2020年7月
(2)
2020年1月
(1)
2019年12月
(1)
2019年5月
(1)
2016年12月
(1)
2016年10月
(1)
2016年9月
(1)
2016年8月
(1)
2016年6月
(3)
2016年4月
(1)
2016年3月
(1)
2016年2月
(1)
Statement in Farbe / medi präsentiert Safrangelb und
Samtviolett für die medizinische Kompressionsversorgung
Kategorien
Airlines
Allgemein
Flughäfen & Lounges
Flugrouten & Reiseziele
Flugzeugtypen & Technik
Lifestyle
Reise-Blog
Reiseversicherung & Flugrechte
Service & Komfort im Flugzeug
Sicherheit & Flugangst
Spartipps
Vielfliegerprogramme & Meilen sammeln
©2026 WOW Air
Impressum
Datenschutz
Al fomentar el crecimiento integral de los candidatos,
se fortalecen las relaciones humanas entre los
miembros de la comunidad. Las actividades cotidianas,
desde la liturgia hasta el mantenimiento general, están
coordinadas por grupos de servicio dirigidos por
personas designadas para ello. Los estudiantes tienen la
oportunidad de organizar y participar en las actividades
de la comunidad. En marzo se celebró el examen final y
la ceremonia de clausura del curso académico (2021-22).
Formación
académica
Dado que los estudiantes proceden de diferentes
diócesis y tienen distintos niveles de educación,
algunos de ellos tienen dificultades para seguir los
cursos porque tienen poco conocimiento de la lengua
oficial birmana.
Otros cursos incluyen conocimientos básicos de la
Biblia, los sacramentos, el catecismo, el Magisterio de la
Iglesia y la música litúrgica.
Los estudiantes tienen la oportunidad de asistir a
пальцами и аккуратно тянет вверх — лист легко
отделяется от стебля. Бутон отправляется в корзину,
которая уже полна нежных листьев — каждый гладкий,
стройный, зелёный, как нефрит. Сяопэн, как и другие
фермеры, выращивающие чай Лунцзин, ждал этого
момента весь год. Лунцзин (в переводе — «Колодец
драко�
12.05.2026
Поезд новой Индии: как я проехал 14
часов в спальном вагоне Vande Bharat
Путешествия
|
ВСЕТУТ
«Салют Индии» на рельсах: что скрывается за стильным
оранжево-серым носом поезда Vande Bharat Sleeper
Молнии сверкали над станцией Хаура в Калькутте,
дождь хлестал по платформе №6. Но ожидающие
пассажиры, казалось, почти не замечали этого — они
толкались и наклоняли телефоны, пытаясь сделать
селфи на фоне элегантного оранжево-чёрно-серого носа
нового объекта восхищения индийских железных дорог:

▸ Task objective
State how many lines of the listing above contain the string "Vande". Give only the number.

▸ Written response
2